──────── Data provided

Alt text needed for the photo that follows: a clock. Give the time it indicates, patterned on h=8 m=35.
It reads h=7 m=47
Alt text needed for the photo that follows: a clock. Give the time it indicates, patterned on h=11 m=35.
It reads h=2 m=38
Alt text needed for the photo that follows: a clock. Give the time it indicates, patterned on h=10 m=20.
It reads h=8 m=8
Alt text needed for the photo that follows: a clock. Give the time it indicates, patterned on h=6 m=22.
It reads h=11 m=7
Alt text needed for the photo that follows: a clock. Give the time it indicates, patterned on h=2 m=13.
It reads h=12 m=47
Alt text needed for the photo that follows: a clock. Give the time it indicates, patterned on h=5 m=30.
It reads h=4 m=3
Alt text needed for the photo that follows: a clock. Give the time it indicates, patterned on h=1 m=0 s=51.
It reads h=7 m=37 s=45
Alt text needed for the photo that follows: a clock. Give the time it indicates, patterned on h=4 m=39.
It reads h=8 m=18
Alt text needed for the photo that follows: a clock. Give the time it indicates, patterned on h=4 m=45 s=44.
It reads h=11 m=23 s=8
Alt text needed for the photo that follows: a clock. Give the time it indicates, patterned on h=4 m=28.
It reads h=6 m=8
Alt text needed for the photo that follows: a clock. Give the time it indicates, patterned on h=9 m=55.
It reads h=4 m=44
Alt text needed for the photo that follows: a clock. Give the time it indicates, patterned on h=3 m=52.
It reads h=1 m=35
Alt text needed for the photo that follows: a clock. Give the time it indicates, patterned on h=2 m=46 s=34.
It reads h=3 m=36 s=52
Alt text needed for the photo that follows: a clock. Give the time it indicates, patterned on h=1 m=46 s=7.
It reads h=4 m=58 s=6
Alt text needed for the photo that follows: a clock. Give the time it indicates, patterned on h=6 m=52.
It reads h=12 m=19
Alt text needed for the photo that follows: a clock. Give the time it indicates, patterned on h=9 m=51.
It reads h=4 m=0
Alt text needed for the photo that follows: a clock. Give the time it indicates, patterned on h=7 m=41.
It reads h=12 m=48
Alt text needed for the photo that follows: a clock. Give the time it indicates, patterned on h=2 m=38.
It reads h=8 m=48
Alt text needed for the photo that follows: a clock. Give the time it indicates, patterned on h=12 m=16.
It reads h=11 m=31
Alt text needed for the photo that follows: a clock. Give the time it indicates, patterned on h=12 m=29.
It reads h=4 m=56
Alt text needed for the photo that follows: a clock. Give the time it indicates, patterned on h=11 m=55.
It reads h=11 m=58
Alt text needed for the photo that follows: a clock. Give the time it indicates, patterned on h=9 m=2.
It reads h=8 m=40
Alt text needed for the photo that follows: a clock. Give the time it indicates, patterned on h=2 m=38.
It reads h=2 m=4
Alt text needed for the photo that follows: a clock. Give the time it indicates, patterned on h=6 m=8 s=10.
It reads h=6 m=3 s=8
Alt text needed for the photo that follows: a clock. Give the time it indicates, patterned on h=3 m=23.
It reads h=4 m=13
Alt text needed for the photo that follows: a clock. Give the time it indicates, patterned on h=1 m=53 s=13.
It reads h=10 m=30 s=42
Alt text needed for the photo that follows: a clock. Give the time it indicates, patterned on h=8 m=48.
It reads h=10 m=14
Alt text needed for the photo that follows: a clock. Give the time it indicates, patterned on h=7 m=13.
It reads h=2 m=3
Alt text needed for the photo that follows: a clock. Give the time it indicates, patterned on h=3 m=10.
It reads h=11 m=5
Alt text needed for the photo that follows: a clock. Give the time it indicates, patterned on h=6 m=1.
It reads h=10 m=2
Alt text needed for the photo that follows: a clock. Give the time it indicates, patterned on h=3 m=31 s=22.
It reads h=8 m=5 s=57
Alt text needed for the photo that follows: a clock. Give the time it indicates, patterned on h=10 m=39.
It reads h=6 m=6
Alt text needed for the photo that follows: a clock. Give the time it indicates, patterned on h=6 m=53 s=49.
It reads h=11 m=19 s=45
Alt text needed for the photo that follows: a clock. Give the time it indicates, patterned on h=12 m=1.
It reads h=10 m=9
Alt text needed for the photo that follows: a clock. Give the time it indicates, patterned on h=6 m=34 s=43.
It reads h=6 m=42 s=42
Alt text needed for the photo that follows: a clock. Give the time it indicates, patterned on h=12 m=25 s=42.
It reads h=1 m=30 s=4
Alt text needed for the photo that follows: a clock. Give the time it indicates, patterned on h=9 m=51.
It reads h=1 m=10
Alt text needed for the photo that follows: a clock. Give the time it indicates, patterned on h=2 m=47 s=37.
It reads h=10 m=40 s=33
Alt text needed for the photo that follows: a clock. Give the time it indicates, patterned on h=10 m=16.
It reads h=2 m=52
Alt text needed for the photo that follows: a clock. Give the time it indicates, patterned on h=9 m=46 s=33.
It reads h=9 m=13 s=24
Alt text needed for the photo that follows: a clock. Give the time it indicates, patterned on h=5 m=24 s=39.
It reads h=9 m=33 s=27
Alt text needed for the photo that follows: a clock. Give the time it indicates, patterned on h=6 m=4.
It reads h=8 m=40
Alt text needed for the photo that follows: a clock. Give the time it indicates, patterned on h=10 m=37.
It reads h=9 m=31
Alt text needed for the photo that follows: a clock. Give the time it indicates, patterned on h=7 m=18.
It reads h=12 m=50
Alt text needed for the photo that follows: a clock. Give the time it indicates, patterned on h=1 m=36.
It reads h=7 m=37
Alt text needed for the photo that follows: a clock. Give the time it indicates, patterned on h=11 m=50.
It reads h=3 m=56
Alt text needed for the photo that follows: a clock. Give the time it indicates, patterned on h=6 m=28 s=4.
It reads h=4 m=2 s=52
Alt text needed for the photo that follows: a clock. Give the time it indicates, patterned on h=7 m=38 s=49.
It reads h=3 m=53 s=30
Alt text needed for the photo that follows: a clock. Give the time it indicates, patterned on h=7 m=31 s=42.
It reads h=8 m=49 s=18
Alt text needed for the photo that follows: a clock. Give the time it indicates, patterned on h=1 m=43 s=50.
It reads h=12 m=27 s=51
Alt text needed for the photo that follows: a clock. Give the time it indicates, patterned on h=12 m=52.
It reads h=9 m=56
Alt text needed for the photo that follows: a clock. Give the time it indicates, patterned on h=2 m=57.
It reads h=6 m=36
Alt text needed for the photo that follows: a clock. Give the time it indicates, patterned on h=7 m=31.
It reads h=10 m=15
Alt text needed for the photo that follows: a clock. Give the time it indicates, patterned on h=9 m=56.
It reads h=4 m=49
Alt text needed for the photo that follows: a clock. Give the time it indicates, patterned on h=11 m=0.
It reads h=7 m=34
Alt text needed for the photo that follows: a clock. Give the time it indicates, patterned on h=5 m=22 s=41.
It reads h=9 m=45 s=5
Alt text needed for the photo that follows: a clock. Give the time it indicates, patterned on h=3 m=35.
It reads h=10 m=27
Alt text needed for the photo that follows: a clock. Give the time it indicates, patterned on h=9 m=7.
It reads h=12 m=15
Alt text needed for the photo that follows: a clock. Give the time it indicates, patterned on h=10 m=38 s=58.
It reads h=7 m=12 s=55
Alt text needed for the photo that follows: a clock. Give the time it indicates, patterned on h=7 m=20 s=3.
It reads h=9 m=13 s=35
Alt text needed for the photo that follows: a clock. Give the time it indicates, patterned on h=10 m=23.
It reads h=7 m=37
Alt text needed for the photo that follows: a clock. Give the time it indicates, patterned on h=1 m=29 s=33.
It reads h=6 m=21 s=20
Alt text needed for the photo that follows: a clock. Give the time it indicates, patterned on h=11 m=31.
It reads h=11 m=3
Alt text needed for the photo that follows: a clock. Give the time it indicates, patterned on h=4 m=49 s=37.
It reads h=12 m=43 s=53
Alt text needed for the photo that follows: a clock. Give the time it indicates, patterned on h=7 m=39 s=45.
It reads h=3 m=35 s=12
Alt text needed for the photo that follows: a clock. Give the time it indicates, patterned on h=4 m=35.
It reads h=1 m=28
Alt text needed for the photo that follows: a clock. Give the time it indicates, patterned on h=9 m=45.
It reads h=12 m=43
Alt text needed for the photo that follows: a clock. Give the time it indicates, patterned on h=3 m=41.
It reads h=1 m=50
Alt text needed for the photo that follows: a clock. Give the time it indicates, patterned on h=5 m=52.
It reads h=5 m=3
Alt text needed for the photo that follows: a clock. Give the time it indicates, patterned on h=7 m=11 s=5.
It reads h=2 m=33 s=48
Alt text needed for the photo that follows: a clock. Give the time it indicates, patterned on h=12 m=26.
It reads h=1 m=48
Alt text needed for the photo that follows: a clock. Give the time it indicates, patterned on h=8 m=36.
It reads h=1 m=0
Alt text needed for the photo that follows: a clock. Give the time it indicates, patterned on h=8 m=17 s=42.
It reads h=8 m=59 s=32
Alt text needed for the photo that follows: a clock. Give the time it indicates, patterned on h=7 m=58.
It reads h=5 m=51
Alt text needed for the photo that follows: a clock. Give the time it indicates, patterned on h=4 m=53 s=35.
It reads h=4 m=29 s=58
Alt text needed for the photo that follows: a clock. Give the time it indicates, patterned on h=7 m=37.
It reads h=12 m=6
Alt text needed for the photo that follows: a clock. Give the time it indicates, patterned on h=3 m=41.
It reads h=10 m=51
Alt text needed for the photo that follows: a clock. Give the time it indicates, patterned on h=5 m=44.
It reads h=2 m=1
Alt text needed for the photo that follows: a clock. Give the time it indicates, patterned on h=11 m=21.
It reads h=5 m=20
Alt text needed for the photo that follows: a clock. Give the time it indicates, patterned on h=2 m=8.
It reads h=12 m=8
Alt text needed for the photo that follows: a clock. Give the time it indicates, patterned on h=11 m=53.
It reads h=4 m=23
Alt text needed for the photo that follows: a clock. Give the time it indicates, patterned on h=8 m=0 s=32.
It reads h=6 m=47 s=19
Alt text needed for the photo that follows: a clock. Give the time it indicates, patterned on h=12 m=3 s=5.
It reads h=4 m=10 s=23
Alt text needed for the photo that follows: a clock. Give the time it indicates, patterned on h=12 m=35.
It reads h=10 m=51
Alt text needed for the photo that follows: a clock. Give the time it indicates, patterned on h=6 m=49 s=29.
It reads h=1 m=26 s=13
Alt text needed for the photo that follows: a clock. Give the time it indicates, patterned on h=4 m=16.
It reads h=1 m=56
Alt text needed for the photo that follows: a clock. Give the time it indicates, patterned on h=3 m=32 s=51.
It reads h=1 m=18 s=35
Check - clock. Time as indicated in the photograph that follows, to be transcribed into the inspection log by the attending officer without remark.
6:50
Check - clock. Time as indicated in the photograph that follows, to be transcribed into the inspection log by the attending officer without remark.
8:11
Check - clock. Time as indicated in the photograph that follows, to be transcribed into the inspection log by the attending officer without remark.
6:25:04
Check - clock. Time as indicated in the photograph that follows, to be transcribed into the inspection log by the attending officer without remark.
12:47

────────────────

# [Set problem]
Retype the items above exactly, from the start of the items through the line containing "It reads h=12 m=19", including both ends.

# [Exercise output]
Alt text needed for the photo that follows: a clock. Give the time it indicates, patterned on h=8 m=35.
It reads h=7 m=47
Alt text needed for the photo that follows: a clock. Give the time it indicates, patterned on h=11 m=35.
It reads h=2 m=38
Alt text needed for the photo that follows: a clock. Give the time it indicates, patterned on h=10 m=20.
It reads h=8 m=8
Alt text needed for the photo that follows: a clock. Give the time it indicates, patterned on h=6 m=22.
It reads h=11 m=7
Alt text needed for the photo that follows: a clock. Give the time it indicates, patterned on h=2 m=13.
It reads h=12 m=47
Alt text needed for the photo that follows: a clock. Give the time it indicates, patterned on h=5 m=30.
It reads h=4 m=3
Alt text needed for the photo that follows: a clock. Give the time it indicates, patterned on h=1 m=0 s=51.
It reads h=7 m=37 s=45
Alt text needed for the photo that follows: a clock. Give the time it indicates, patterned on h=4 m=39.
It reads h=8 m=18
Alt text needed for the photo that follows: a clock. Give the time it indicates, patterned on h=4 m=45 s=44.
It reads h=11 m=23 s=8
Alt text needed for the photo that follows: a clock. Give the time it indicates, patterned on h=4 m=28.
It reads h=6 m=8
Alt text needed for the photo that follows: a clock. Give the time it indicates, patterned on h=9 m=55.
It reads h=4 m=44
Alt text needed for the photo that follows: a clock. Give the time it indicates, patterned on h=3 m=52.
It reads h=1 m=35
Alt text needed for the photo that follows: a clock. Give the time it indicates, patterned on h=2 m=46 s=34.
It reads h=3 m=36 s=52
Alt text needed for the photo that follows: a clock. Give the time it indicates, patterned on h=1 m=46 s=7.
It reads h=4 m=58 s=6
Alt text needed for the photo that follows: a clock. Give the time it indicates, patterned on h=6 m=52.
It reads h=12 m=19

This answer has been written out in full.